‘I’m Sorry That My Patient Had To Teach Me That Lesson.’
How one interaction with a transgender patient taught this emergency room physician something he hadn’t learned in 23-plus years combined of medical schooling, residency and professional practice.
“Anyone, anything, anytime” — that was the unofficial motto that attracted me to the specialty of emergency medicine while I was in medical school in the late 1990s. In my relatively young and naïve perception of the house of medicine, emergency room doctors were the “truest” of all physicians. It fit my imaginings of what it meant to be a doctor, helping to solve whatever problem the patient presented. I started my residency training at the University of Michigan in 2000. From 2000 to 2004, I worked at the university hospital as well as busy community hospitals in Ann Arbor and Flint. Those experiences fostered a false notion that I was well equipped to care for any patient who walked in or was brought through the door of the ER.
Fast-forward a decade and a half or so and I find myself having a conversation with a young transgender woman. It is not going well. To protect her privacy, I won’t share details. But it’s a little like watching two cars back into each other in the parking lot from afar. You can see it unfolding, you know what is going to happen, but you are seemingly helpless to stop it.
At the time, I thought the patient was being irrational. In retrospect, I was clearly more defensive than I should have been. I failed to approach the situation with humility. I apologized to the patient, but I could have done a better job of that, too. I had offended her on a deep level and failed to establish the trust essential to the physician-patient relationship.
If you see a couple thousand patients per year, some complaints are inevitable. I like to think that I am good at establishing rapport with patients and their families. Treating everyone with respect and dignity is a core value of my practice of medicine. This particular case stuck with me. What went wrong here? Gradually, it dawned on me: In four years of medical school, four years of residency training in emergency medicine and 15-plus years of practice with required education to maintain licensure and board certification, the sum total of my training for transgender patients was zero. Zero. I have spent hours learning about diseases that, statistically speaking, I’ll almost certainly never see. Yet I literally did not know the first thing about how to care for the needs of transgender patients. How could this happen in the specialty that prides itself on taking care of “anyone, anything, anytime”? I’m probably not the right person to answer that question, but I think the short answer is that, in the United States, transgender people are still “othered.” Marginalized.
I made it a priority to educate myself on the care of transgender patients. I was pleased to find that my favorite continuing medical education service had some good resources. I was delighted to learn that the Emergency Medicine Residency Association had created its own guide for the care of transgender patients. It is excellent. The primer includes some telling statistics. At the time of publication in 2018, only one-third of American and Canadian medical schools had curricula related to gender transitioning and gender-affirmation surgeries. Only 26% of U.S. emergency medicine residencies had at least one lecture on LGBTQ health in residency curricula.

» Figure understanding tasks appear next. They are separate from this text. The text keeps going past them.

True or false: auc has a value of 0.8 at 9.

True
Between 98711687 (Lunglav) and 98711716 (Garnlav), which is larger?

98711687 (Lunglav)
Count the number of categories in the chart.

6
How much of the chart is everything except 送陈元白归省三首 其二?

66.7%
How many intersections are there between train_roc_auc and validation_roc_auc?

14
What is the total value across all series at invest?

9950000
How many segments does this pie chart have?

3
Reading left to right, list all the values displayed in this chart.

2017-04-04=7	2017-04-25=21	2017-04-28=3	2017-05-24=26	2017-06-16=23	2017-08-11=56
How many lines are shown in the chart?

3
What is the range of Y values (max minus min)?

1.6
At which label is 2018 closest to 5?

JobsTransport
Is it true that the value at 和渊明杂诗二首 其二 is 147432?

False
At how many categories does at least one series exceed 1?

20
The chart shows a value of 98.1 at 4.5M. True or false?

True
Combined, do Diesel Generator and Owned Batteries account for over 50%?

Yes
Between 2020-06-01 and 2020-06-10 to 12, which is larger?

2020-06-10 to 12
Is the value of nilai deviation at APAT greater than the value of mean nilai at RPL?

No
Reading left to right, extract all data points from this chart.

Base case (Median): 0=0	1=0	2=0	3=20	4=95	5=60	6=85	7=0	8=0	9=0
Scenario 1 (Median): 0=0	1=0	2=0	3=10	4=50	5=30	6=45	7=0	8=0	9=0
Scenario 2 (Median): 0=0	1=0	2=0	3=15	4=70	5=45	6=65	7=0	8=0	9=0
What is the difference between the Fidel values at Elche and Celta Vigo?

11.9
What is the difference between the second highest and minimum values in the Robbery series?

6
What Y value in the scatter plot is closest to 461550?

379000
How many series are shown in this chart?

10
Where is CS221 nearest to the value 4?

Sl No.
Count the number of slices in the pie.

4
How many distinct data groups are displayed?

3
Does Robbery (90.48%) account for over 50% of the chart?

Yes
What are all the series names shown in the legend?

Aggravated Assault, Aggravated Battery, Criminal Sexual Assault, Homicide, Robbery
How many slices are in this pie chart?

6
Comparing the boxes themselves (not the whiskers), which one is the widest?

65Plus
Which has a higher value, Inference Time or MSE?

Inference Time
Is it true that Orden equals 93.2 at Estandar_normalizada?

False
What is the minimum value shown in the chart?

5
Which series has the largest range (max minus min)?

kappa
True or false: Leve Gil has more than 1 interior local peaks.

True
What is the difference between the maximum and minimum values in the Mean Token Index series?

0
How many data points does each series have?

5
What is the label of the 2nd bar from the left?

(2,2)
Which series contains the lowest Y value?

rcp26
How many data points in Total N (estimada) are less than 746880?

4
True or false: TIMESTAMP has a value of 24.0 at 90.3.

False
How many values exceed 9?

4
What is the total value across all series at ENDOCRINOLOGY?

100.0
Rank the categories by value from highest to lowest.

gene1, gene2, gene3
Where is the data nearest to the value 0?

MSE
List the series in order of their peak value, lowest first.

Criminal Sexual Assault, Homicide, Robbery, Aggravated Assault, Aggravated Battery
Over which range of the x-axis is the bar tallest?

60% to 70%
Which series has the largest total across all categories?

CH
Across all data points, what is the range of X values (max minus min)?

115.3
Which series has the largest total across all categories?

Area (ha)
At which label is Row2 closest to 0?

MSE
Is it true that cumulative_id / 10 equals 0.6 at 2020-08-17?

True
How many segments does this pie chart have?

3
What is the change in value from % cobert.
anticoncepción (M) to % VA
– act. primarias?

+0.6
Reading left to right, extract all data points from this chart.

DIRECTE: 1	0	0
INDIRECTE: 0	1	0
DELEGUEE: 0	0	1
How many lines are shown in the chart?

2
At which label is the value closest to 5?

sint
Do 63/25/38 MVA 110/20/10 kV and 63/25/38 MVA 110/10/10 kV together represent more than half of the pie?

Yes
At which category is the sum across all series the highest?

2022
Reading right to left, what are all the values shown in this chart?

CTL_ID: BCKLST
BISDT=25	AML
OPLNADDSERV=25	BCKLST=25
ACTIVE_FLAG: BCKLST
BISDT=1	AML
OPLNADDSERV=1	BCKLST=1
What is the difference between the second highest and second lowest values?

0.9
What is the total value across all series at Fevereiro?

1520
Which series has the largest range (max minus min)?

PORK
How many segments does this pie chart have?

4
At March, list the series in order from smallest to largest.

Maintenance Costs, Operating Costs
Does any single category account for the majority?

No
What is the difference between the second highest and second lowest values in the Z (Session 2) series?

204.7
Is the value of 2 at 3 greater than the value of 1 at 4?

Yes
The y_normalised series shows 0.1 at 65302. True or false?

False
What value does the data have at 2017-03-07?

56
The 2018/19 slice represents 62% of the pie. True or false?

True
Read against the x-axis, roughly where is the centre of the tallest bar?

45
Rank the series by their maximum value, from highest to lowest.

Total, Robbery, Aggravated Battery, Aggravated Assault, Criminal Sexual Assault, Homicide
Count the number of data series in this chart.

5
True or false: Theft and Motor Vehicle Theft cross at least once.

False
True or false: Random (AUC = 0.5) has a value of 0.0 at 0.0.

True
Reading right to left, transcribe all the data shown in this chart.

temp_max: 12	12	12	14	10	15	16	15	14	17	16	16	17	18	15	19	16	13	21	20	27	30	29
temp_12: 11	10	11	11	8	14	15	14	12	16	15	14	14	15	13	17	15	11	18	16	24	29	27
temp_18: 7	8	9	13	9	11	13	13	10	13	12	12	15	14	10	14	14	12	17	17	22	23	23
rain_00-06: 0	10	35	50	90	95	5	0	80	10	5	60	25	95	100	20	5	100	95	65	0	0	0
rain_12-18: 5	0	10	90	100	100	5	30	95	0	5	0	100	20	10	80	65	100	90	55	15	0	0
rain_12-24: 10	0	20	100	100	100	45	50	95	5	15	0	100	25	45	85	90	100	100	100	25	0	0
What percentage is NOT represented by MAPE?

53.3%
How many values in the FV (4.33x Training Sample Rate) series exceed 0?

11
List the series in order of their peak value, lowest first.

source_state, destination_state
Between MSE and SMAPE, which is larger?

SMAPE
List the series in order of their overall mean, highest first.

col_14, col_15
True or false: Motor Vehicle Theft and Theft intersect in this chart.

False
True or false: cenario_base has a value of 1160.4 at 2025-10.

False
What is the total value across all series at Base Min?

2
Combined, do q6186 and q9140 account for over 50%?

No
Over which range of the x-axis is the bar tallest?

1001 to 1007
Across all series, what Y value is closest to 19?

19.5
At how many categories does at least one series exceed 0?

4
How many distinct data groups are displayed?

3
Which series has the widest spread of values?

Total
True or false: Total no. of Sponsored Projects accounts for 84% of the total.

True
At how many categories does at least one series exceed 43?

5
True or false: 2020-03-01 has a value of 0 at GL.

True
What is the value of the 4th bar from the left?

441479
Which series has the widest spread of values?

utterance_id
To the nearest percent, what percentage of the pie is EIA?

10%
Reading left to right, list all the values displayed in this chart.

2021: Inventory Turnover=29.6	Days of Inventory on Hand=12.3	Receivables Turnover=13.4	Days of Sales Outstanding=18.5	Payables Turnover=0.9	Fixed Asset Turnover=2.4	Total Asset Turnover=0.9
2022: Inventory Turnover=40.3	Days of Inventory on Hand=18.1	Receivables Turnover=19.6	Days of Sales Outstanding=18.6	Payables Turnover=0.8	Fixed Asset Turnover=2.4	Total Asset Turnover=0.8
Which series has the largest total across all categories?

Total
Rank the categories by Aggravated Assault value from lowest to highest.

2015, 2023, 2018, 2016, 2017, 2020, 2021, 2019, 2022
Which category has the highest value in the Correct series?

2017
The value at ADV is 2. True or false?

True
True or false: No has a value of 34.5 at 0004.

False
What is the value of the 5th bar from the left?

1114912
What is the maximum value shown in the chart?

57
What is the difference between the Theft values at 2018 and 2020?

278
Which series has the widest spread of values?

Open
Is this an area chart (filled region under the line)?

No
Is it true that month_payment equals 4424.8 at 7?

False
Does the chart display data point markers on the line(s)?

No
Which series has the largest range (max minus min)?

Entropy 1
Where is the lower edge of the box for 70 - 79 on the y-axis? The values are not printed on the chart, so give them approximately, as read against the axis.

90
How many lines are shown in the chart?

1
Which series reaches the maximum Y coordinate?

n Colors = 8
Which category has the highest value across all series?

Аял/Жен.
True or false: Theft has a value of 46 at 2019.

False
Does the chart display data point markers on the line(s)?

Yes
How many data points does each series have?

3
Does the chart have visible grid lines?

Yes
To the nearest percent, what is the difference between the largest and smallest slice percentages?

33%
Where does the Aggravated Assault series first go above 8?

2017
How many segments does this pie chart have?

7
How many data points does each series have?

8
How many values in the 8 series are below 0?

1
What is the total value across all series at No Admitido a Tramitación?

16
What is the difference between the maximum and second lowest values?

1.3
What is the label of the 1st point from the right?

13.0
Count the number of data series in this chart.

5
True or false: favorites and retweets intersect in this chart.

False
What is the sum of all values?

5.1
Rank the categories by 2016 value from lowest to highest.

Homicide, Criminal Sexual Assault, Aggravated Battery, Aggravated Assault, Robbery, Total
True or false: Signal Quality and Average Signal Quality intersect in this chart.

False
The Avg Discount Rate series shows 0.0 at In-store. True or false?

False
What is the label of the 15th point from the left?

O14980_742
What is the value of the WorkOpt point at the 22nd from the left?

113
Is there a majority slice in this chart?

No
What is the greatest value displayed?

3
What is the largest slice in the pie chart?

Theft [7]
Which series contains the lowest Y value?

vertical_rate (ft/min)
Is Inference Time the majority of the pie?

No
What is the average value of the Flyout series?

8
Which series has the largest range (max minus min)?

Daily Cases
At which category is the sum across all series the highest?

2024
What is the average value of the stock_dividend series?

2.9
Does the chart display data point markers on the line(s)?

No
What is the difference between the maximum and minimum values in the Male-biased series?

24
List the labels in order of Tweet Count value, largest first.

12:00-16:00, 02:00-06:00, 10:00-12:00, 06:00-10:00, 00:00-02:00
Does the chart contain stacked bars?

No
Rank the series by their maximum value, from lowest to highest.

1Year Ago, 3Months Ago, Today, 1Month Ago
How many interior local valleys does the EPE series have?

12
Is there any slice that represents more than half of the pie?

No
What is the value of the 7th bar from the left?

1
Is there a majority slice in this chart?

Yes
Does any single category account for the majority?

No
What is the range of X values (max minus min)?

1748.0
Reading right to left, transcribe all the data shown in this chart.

I suspect, though, that the lack of training with regard to the care of transgender patients will soon be a thing of the past. An informal poll I conducted in a large social media group of emergency physicians was somewhat encouraging. Respondents reported noticing the lack of training and took it upon themselves to fix it. These efforts were typically the work of one person or a small group of people. One person even organized a panel of transgender patients to speak to their residency about their experiences in the health care system. I’m sure that was eye-opening and spurred many attendees to change their practice.
I’m sorry that my patient had to teach me that lesson. It assails my sense of who I am as a person and how I engage in the practice of medicine to know that I essentially ignored the health care needs of this population for the better part of two decades. I’m grateful for the opportunity to learn and grow as a person and as a physician, but I deeply regret that it came at the cost of what was likely one of many disappointing interactions with the health care system. I’m hopeful that progress is being made and I’m so impressed by the many young physicians who are helping lead the way. There is no asterisk to the “anyone, anything, anytime” motto.
Risk Factors for Transgender Patients
The National Transgender Discrimination Survey performed by the National LGBTQ Task Force and the National Center for Transgender Equality purports to be the most extensive survey of transgender health disparities ever conducted. Those results, detailed in the Emergency Medicine Residents’ Association’s 2018 EMRA Transgender Care Guide, include the following transgender patient risk factors:
- 4% turn to the emergency department for primary care
- 21% avoid the emergency department out of fear of discrimination
- They are 5x more likely to attempt suicide
- HIV infection rate is 4x higher than the national average
- Higher rates of drug use, sexual assault, domestic violence and sex work
- They are 4x more likely to live in extreme poverty
- They are 2x more likely to be unemployed
Source: EMRA Transgender Care Guide, Copyright 2018, Emergency Medicine Residents’ Association, Irving, Texas.
Dr. Mike Lutes is a practicing board-certified emergency room physician with Madison Emergency Physicians, a married father of five, an avid fly fisherman and a mediocre guitarist. He is a committed lifelong learner and enjoys the regular dose of humility that comes with trying new things.